▶ [IL SUO OBIETTIVO]:
Trascriva parola per parola il passo del brano sulla neuropsicoterapia che va da "Una prospettiva olistica" fino a "della propria salute.".

▶ [BRANO DA LEGGERE]:
--------------------------------

Una prospettiva olistica della riabilitazione: la Neuropsicoterapia

Quando si opera nell’ambito sanitario bisogna favorire un inquadramento completo dell’individuo che non si limiti ad indagare su una specifica sfera della malattia ma al contrario è necessario assumere una visione completa della salute. Dunque è fondamentale promuovere un intervento partecipato e personalizzato attraverso una persa in carico “globale” dove il paziente, inquadrato sul proprio livello di compromissione, ha la possibilità insieme ai familiari/caregiver di essere parte attiva nella realizzazione del proprio percorso di cura. Di conseguenza si sostiene il concetto di empowerment il quale mette in risalto il dover accrescere le proprie risorse a tutela della propria salute.

--------------------------------

▶ [I DATI]:

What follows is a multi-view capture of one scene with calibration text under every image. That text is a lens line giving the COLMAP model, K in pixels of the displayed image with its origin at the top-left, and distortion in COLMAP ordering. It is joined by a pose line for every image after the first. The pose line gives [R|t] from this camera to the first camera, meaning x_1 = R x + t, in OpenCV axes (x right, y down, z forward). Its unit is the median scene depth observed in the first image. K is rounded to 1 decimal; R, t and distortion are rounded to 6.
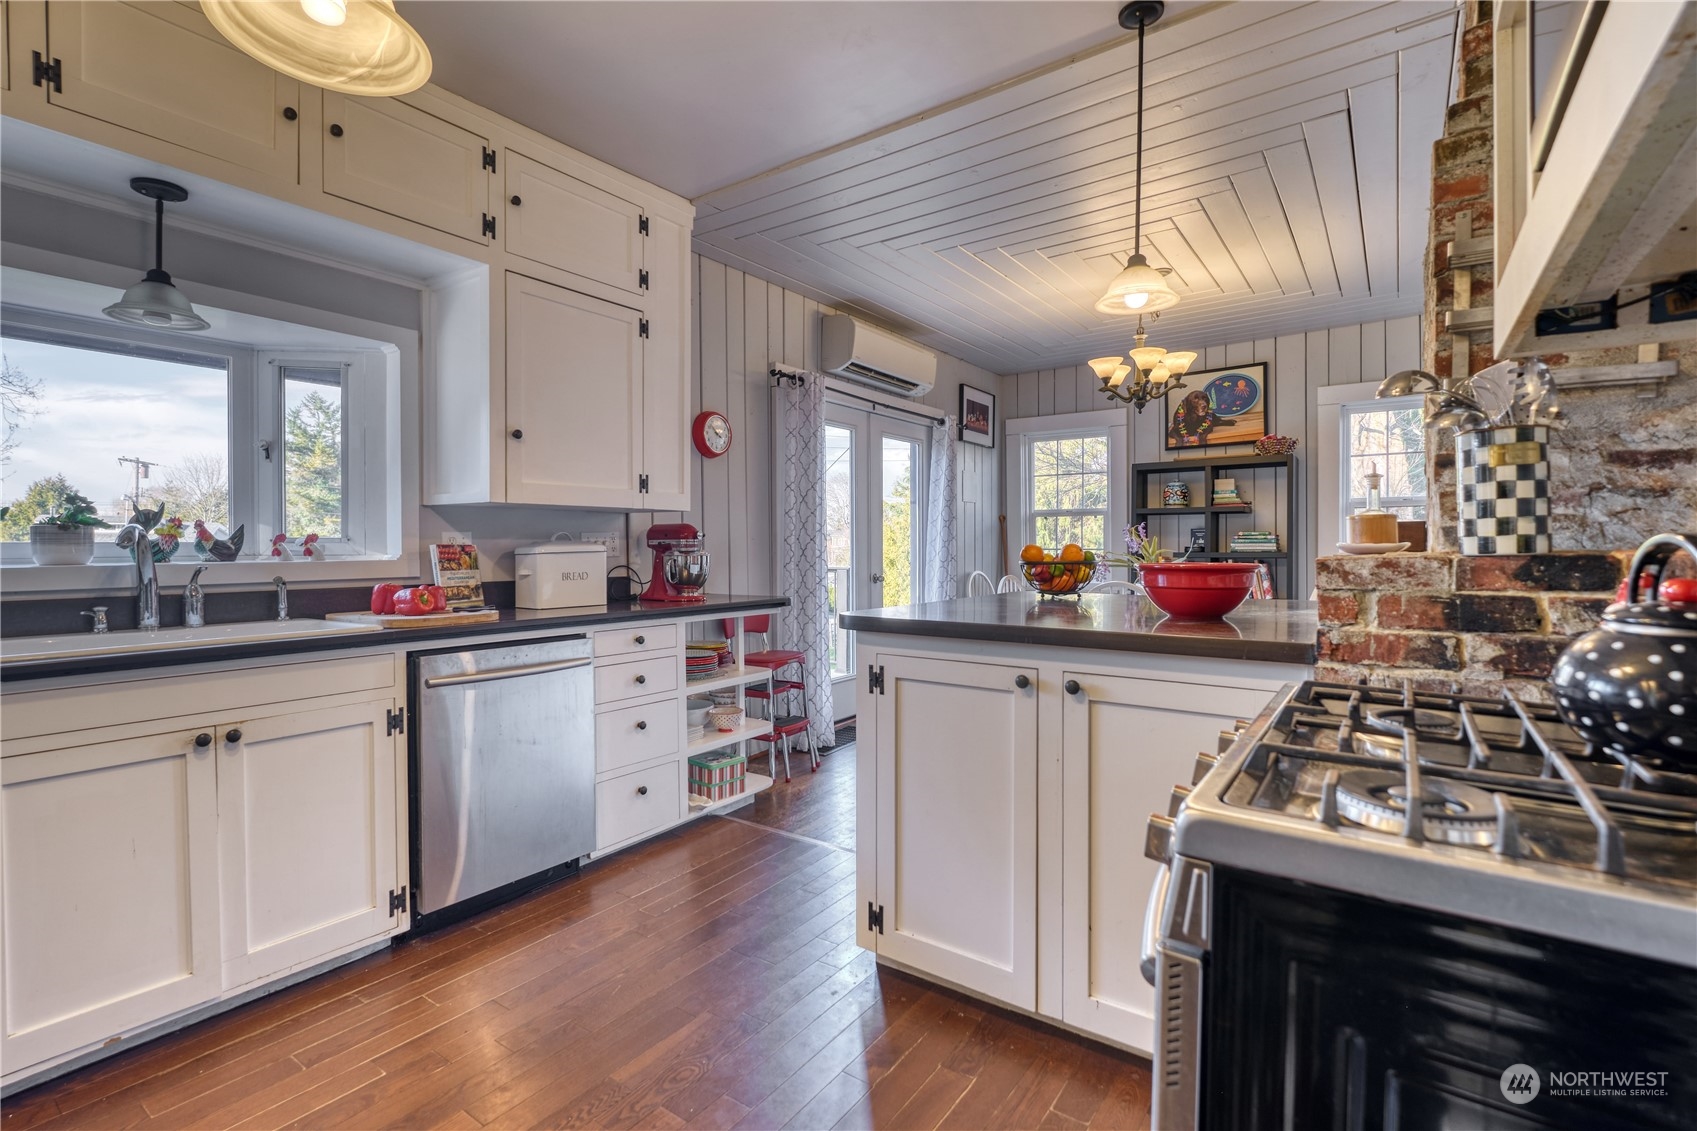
lens RADIAL K [[755.9, 0, 848.5], [0, 755.9, 565.5], [0, 0, 1]] dist [-0.001125, -0.000181]
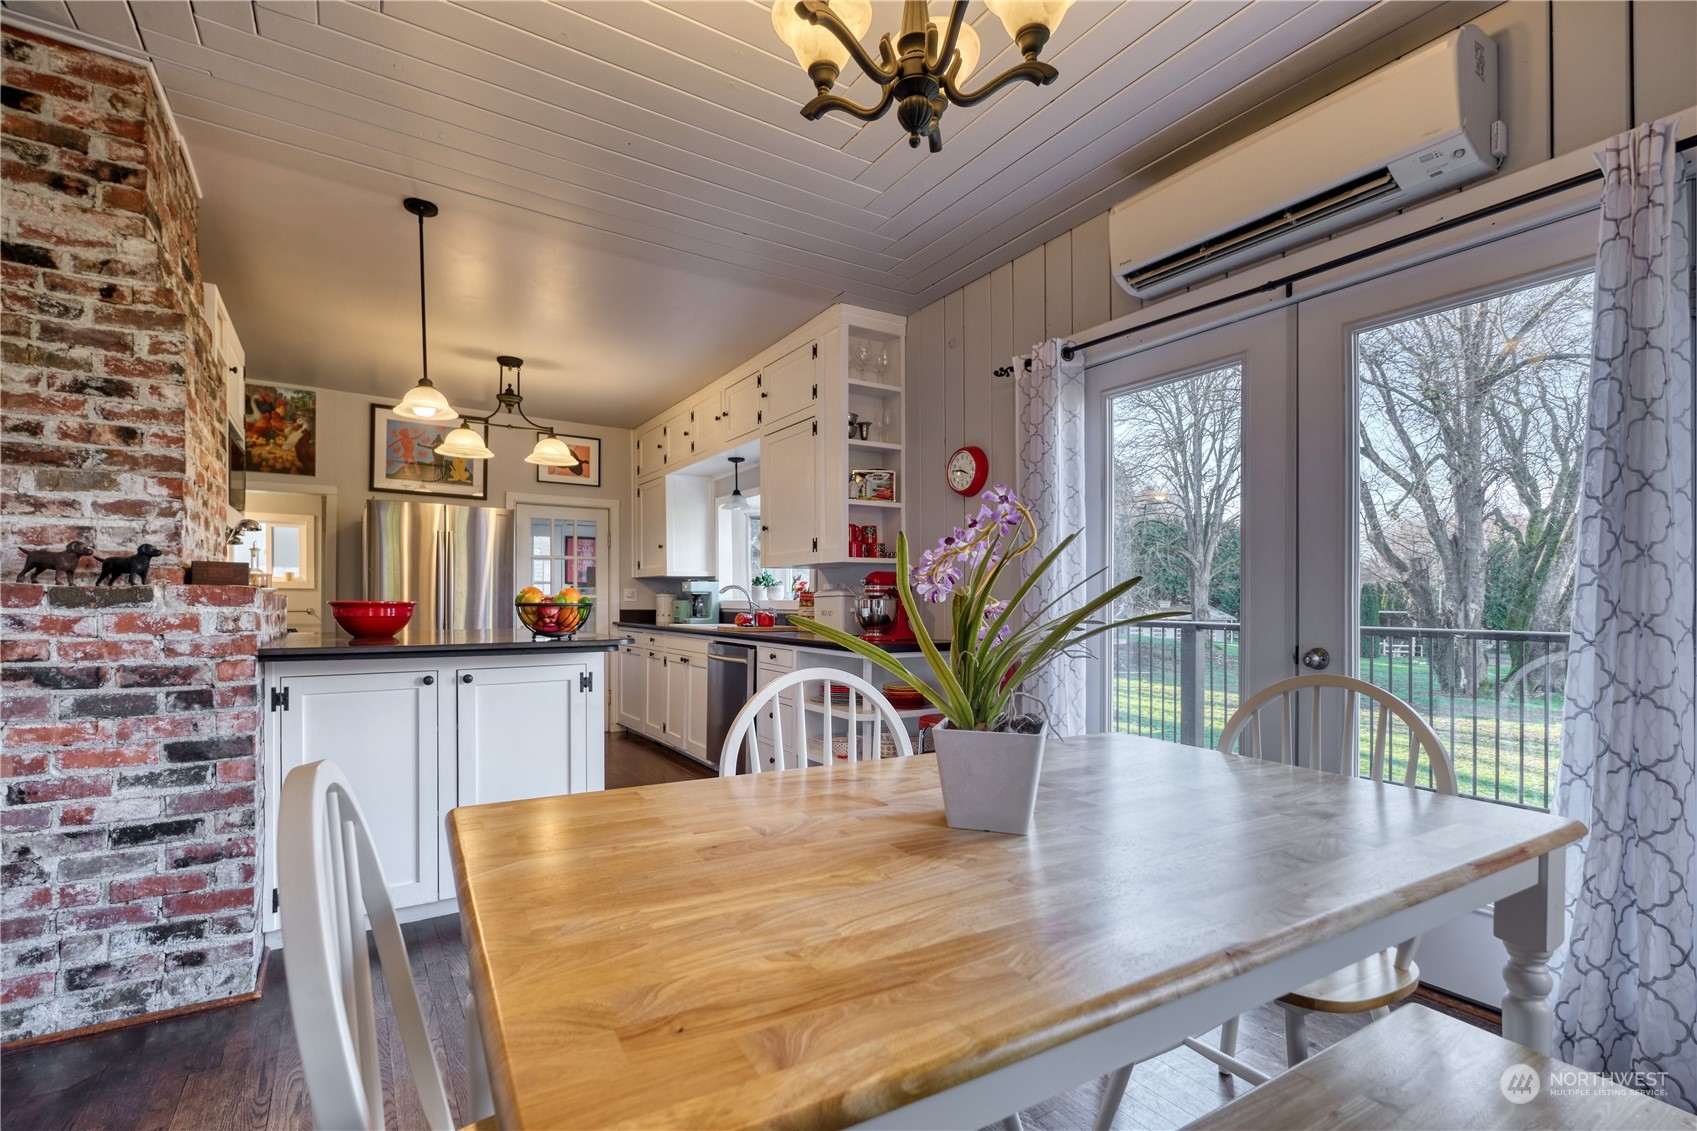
lens RADIAL K [[787.9, 0, 848.2], [0, 787.9, 599.2], [0, 0, 1]] dist [-0.000293, -0.000057]
pose [[-0.373462, -0.003998, -0.927637, 0.989933], [-0.028089, 0.999581, 0.007000, -0.025050], [0.927220, 0.028671, -0.373417, 1.579735]]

--------------------------------

▶ [SOLUZIONE DEL COMPITO]:
Una prospettiva olistica della riabilitazione: la Neuropsicoterapia

Quando si opera nell’ambito sanitario bisogna favorire un inquadramento completo dell’individuo che non si limiti ad indagare su una specifica sfera della malattia ma al contrario è necessario assumere una visione completa della salute. Dunque è fondamentale promuovere un intervento partecipato e personalizzato attraverso una persa in carico “globale” dove il paziente, inquadrato sul proprio livello di compromissione, ha la possibilità insieme ai familiari/caregiver di essere parte attiva nella realizzazione del proprio percorso di cura. Di conseguenza si sostiene il concetto di empowerment il quale mette in risalto il dover accrescere le proprie risorse a tutela della propria salute.